■ TO DO
(a) Answer these questions about the JDAM release passage, one answer per line, marked (i), (ii), (iii):
(i) What does the HUD display once the aircraft is in the LAR?
(ii) For normal releases, at what Range Numeric reading next to the caret should the weapon be released?
(iii) How long can the JDAM release sequence take, from pickle to weapon release?
(b) Transcribe the JDAM release passage between "briefed percentage of" and "at all altitudes.", inclusive.
(c) Write the next part of the JDAM release passage, picking up after its final sentence.

■ PROVIDED PASSAGE
-=-=-=-=-
LAR, the timer will indicate time until max range for the LAR is reached. Once in the LAR, the

HUD will display MAN REL and the timer will change to a predicted time-of-fall. Different

tactical scenarios will dictate where in the LAR to actually release the weapon.

• For normal releases, a release range for a specific set of parameters should be calculated and

then corrected for winds. Once the Range Numeric next to the caret reads 2.3 NM, release the

weapon.

• A less accurate technique for release in order to achieve desired impact angle is to release at

briefed percentage of the LAR, such as 50 percent. When the caret reaches halfway down the

staple, release the weapon. These percentage ROTs may not be valid at all altitudes.

• The JDAM can be released at max range in order to maintain standoff from a collocated threat

or if dropping a JDAM in proximity mode where minimizing elevation error with a 90-degree

impact angle is not desired or required.

CAUTION: The JDAM release sequence can take up to 1.5 seconds to complete, from pickle to

weapon release, due to the fact that at pickle the CICU sends the SPI coordinates to the bomb,

the JDAM repeats those coordinates back and when the CICU verifies that they are the same,

sends the release signal to the JDAM station. If the pickle button is released during this

sequence, it can result in a hung weapon that cannot be released. Hold the pickle button down

until the HUD and/or DSMS indicate that weapon release sequence is complete.
-=-=-=-=-
■ DATA PROVIDED

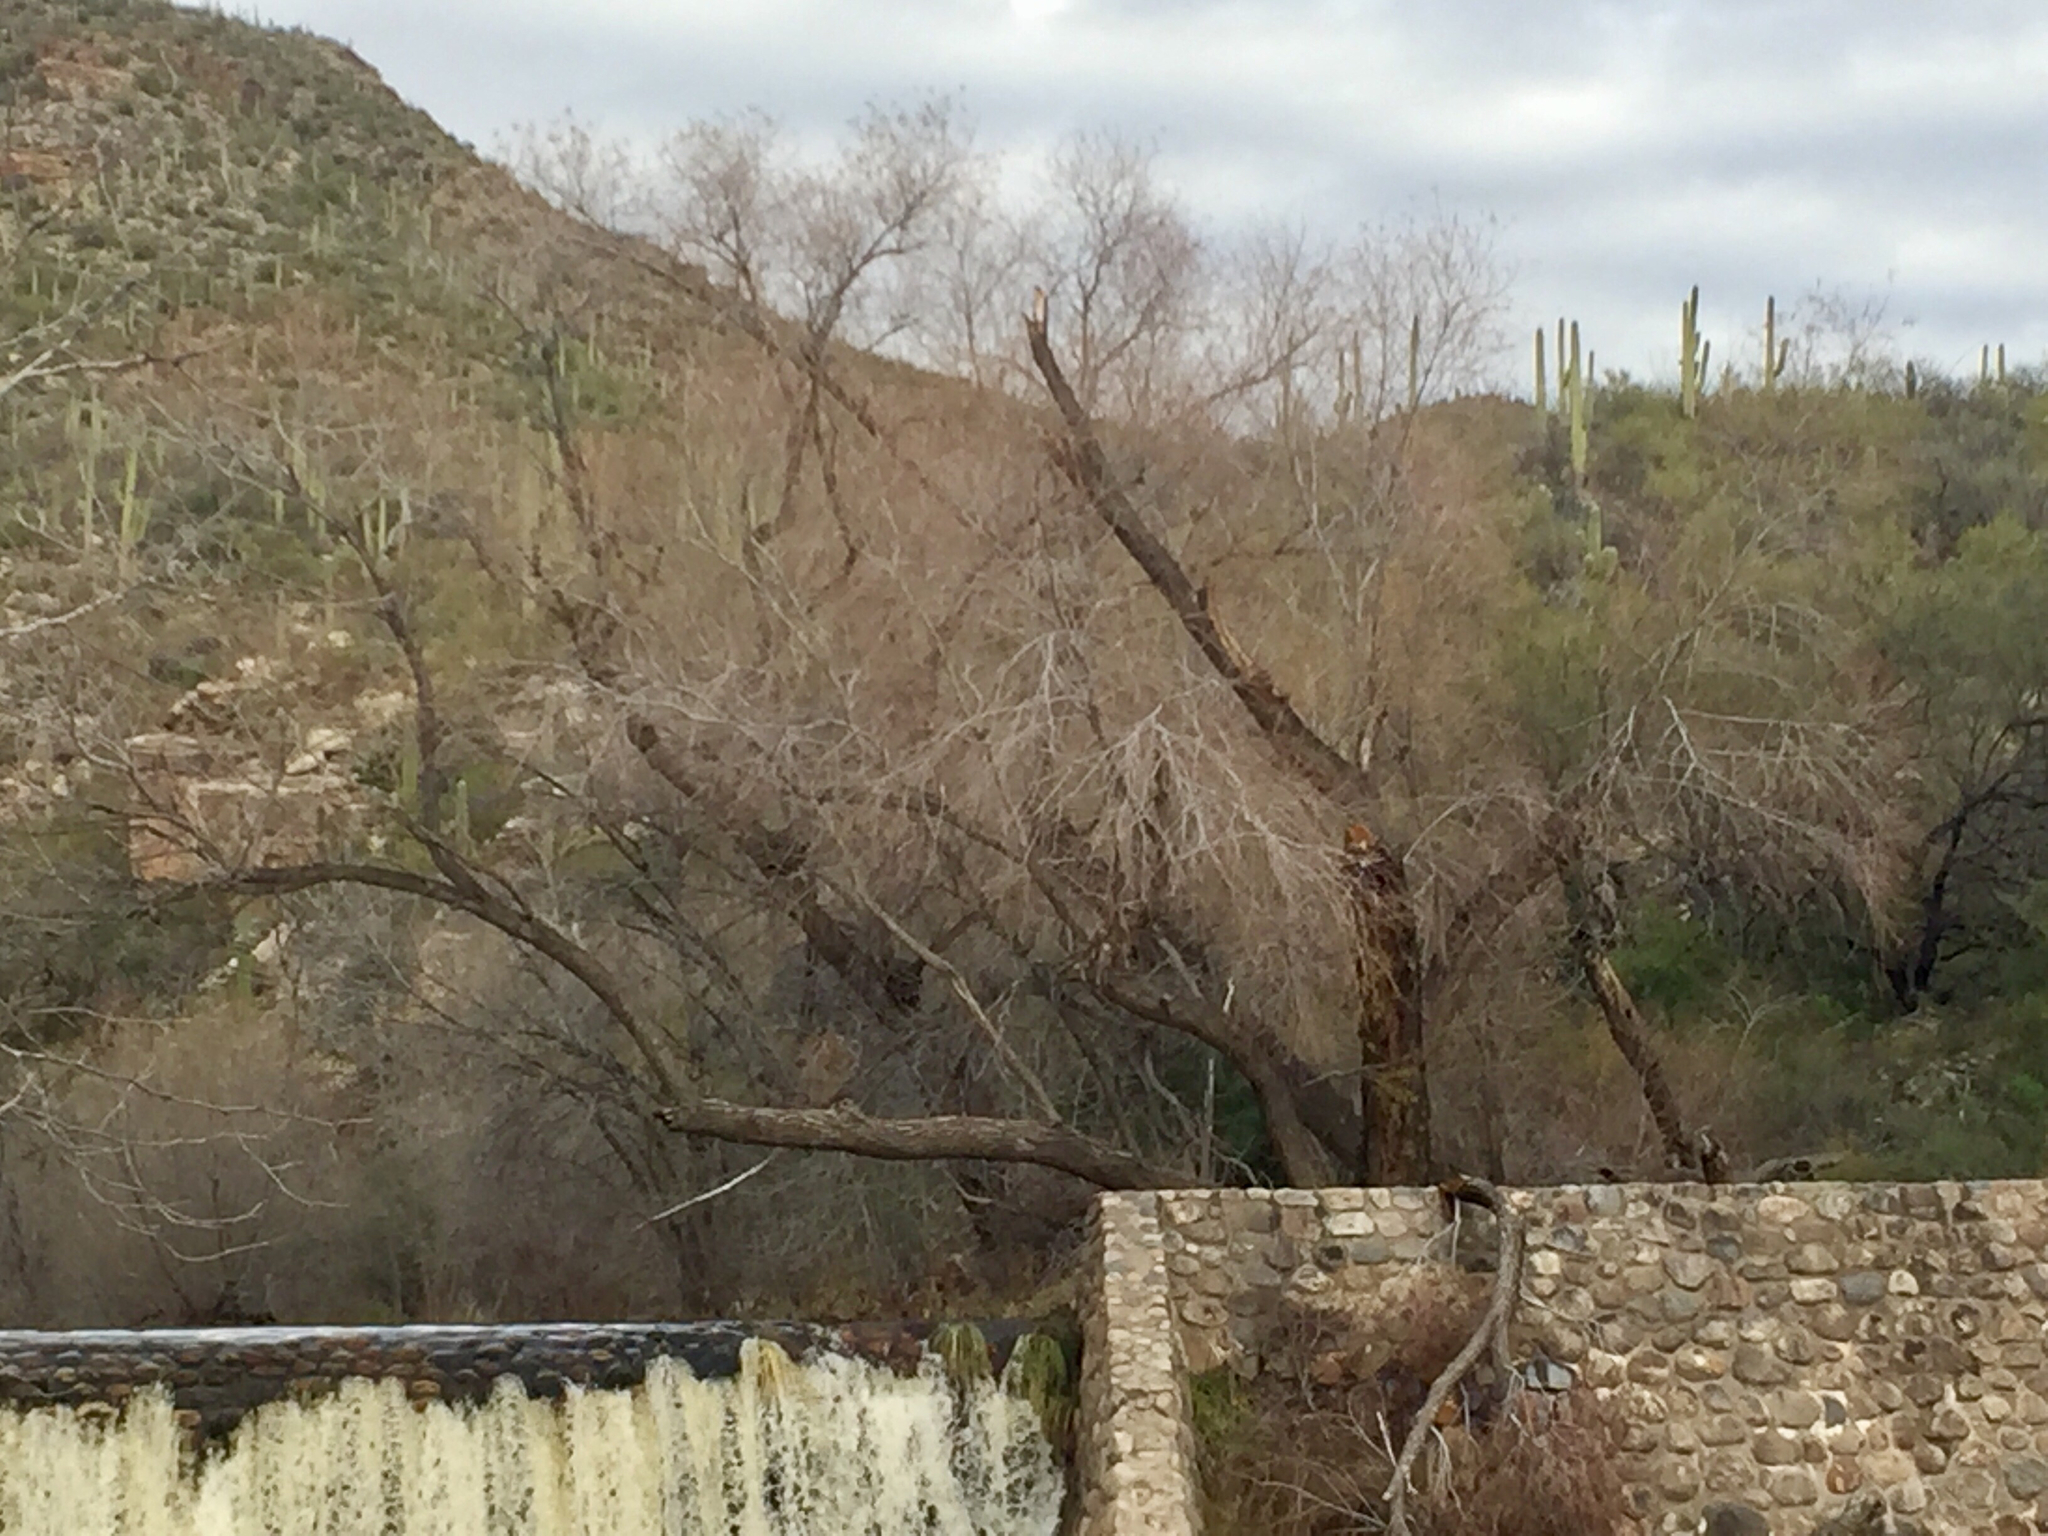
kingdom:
-=-=-=-=-
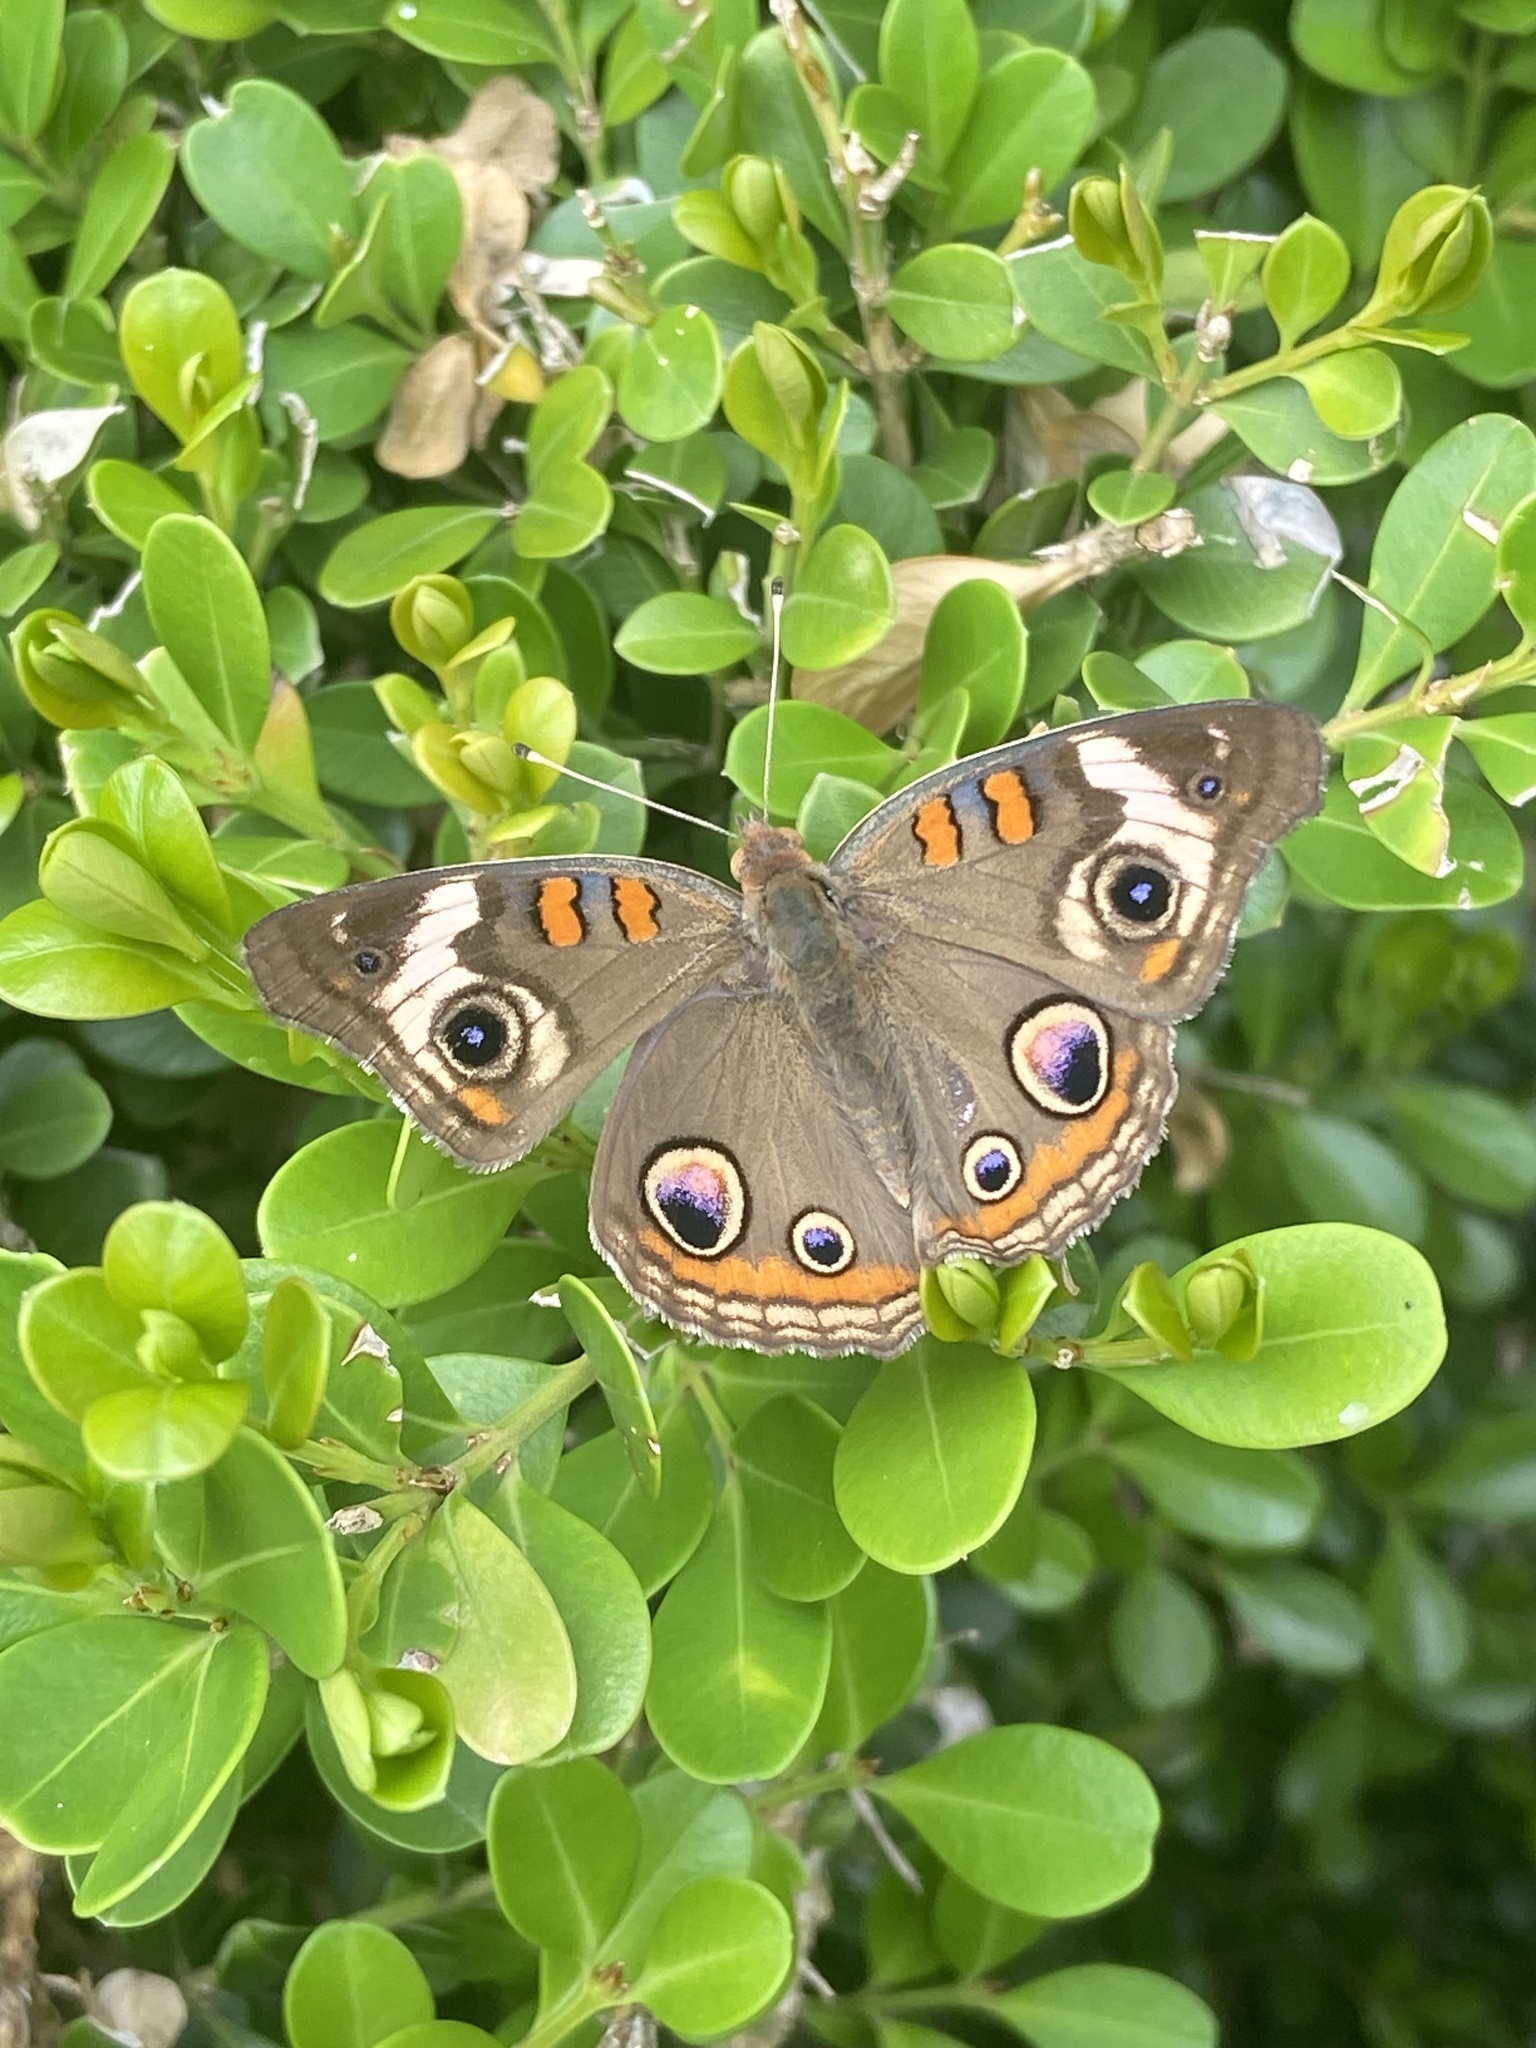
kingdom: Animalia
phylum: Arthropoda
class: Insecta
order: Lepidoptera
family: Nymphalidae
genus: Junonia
-=-=-=-=-
■ EXERCISE ANSWERS
(a)
(i) MAN REL
(ii) 2.3 NM
(iii) Up to 1.5 seconds

(b)
briefed percentage of the LAR, such as 50 percent. When the caret reaches halfway down the

staple, release the weapon. These percentage ROTs may not be valid at all altitudes.

(c)
NOTE: JDAMs cannot be released ballistically, unguided or by using a CCIP pipper.

7.5.2. Wind Corrected Munitions Dispensers. WCMD weapons such as CBU-103 and CBU-

104 are delivered using the same HUD symbology and techniques as JDAMs. There are two

significant differences between JDAMs and WCMD.

7.5.2.1. WCMD contains an INS only and does not use GPS.

7.5.2.2. Unlike JDAMs, WCMD can be delivered unguided and they act just like their

conventional counterparts (CBU-87 and CBU-89). Conventional DSMS profiles can be loaded in

additional to the normal guided profiles. In order to drop WCMD in a conventional mode

navigate to the specific 1760 station carrying the CBU on the STAT page and turn it off. Then

select the desired conventional profile and deliver the weapon in either CCRP mode, using the

same CCRP HUD symbology as GP and laser-guided bombs, or by using a CCIP pipper.